=== Records shown ===

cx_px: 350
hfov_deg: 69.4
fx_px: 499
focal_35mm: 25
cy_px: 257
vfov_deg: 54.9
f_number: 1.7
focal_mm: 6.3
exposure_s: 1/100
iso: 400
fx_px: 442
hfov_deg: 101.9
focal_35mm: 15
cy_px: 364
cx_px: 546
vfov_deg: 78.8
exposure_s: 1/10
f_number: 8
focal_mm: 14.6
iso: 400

===
=== Records shown ===

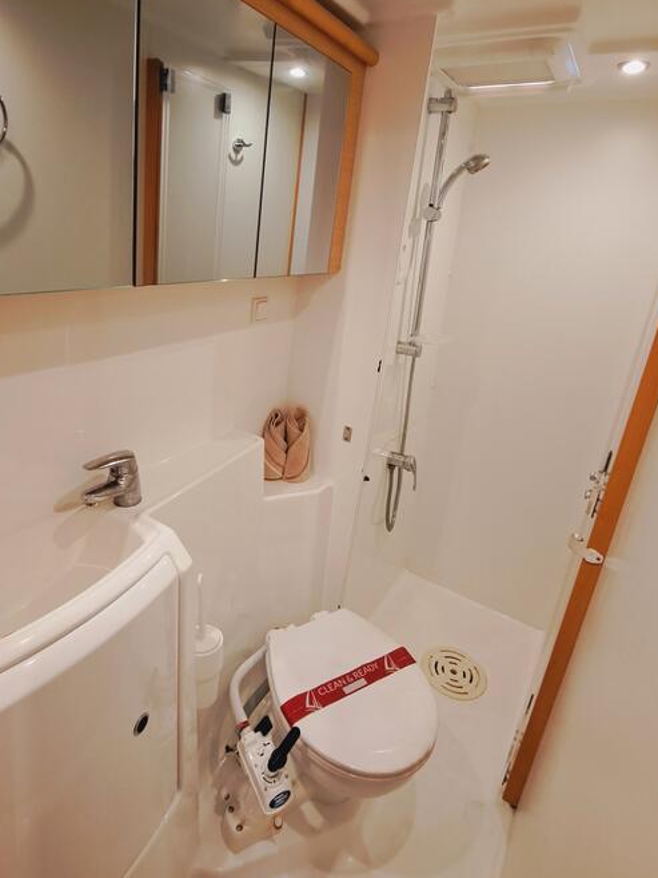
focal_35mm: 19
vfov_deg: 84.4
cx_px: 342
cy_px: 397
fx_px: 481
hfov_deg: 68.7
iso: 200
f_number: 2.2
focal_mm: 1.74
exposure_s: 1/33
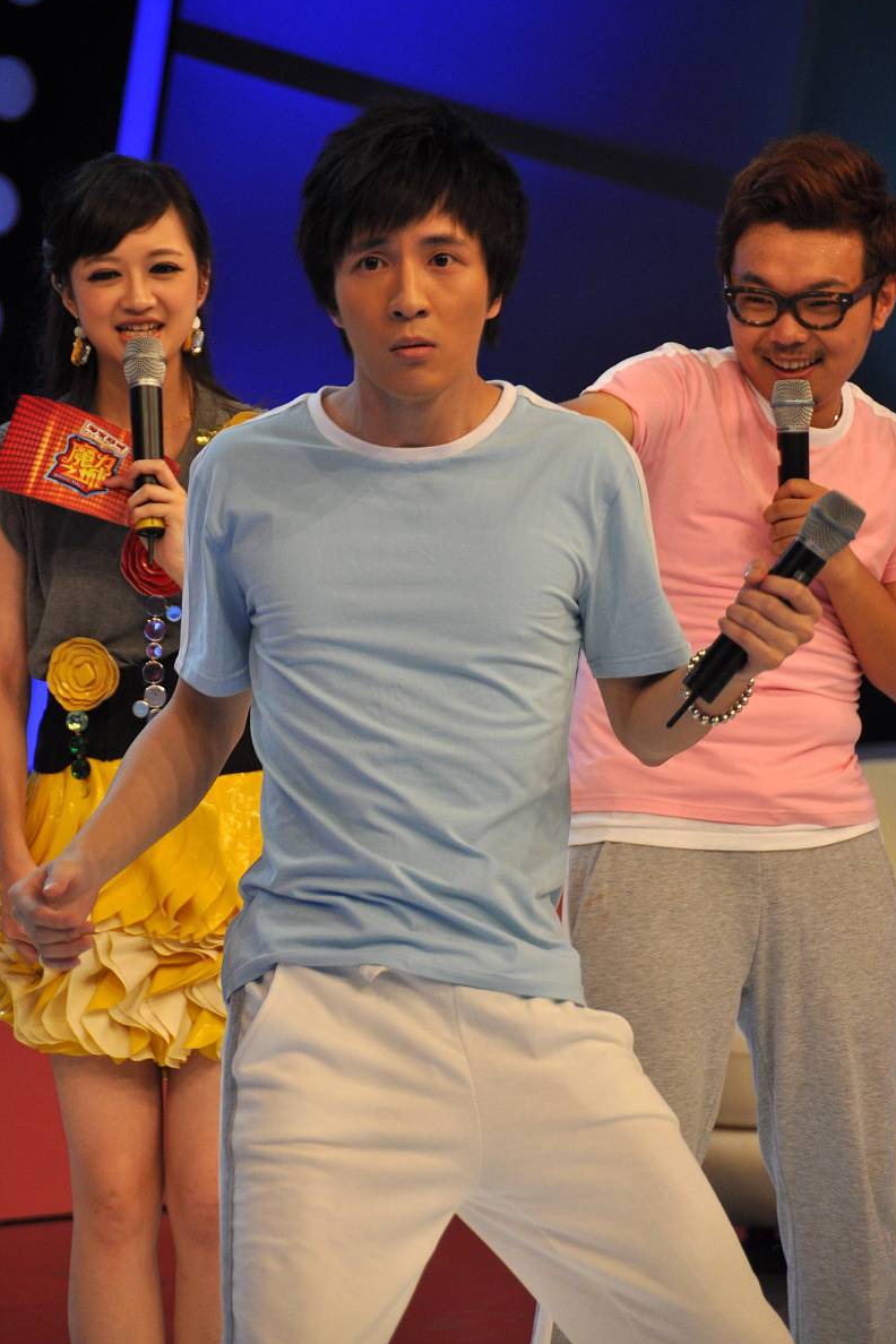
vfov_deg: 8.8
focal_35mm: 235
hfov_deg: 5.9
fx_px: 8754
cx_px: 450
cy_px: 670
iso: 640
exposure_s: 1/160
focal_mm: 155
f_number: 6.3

===
=== Records shown ===

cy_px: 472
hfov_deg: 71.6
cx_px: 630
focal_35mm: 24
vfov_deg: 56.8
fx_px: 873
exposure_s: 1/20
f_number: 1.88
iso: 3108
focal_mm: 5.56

===

**Activity:** Would you copy the lines above exactly, starting with the one that has "exposure_s: 1/33" and ending with the one that has "f_number: 6.3", both included, without the pictures?

**Response to this task:**
exposure_s: 1/33
vfov_deg: 8.8
focal_35mm: 235
hfov_deg: 5.9
fx_px: 8754
cx_px: 450
cy_px: 670
iso: 640
exposure_s: 1/160
focal_mm: 155
f_number: 6.3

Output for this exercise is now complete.